WERL
- Eagle River, Wisconsin; United States;
- Frequency: 950 kHz
- Branding: Freedom Talk 101.7 FM 950 AM

Programming
- Format: Talk radio
- Affiliations: Compass Media Networks Premiere Networks Westwood One

Ownership
- Owner: Heartland Comm. License, LLC
- Sister stations: WCYE, WNWX, WRJO

History
- First air date: May 23, 1961

Technical information
- Licensing authority: FCC
- Facility ID: 4907
- Class: D
- Power: 1,000 watts day 51 watts night
- Transmitter coordinates: 45°58′32.00″N 89°14′44.00″W﻿ / ﻿45.9755556°N 89.2455556°W
- Translator: 101.7 W269DZ (Eagle River)

Links
- Public license information: Public file; LMS;
- Website: werlam.com

= WERL =

WERL (950 AM) is a radio station broadcasting a conservative talk radio format.

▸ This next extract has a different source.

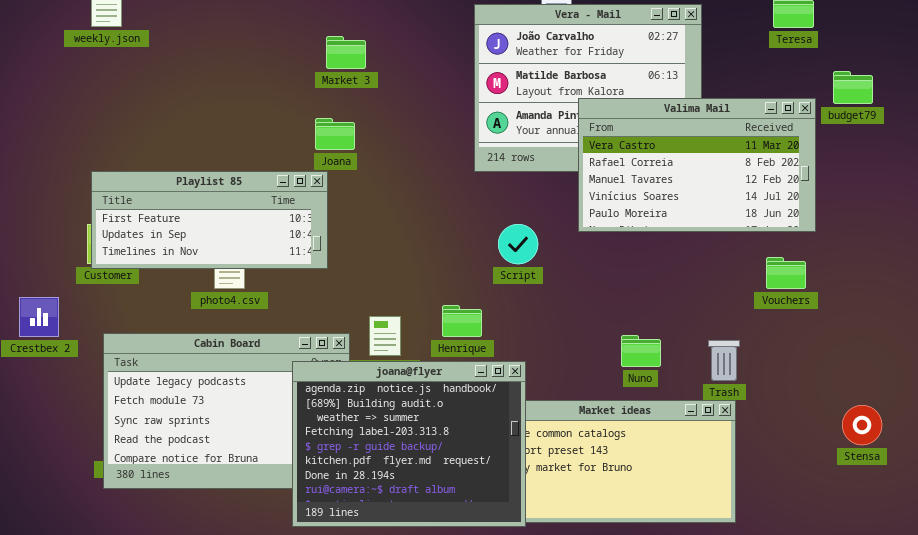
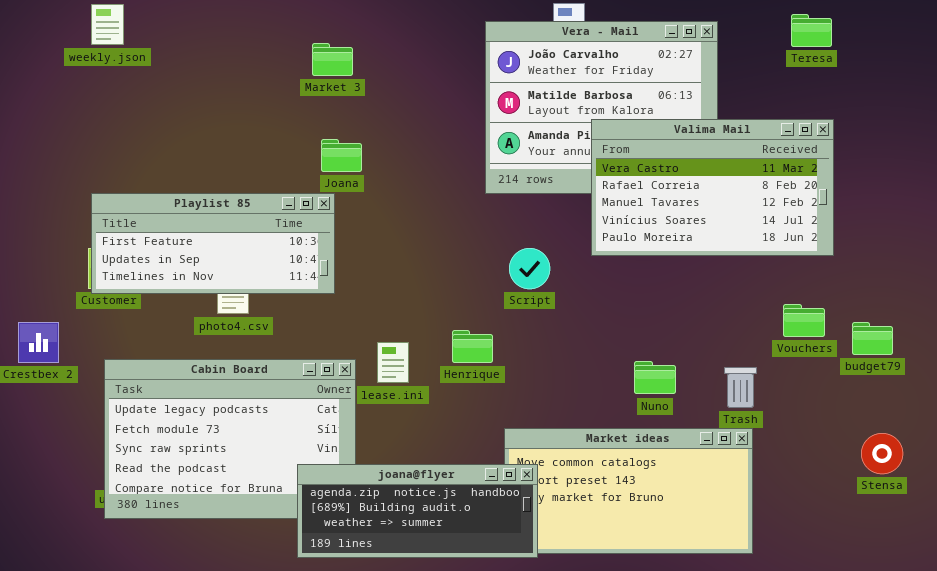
Market 3: [326,36,366,69] -> [312,43,353,76], moved
budget79: [833,71,873,104] -> [852,322,893,355], moved
Vouchers: [766,257,806,289] -> [783,304,825,337], moved
joana@flyer: [292,361,526,527] -> [297,464,538,558], resized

Licensed to Eagle River, Wisconsin, United States. The station is currently owned by Heartland Comm. License, LLC and features programming from Compass Media Networks, Premiere Networks, and Westwood One.

WERL dropped its longtime Adult Standards format on July 1, 2010, in favor of the current "Freedom Talk" format.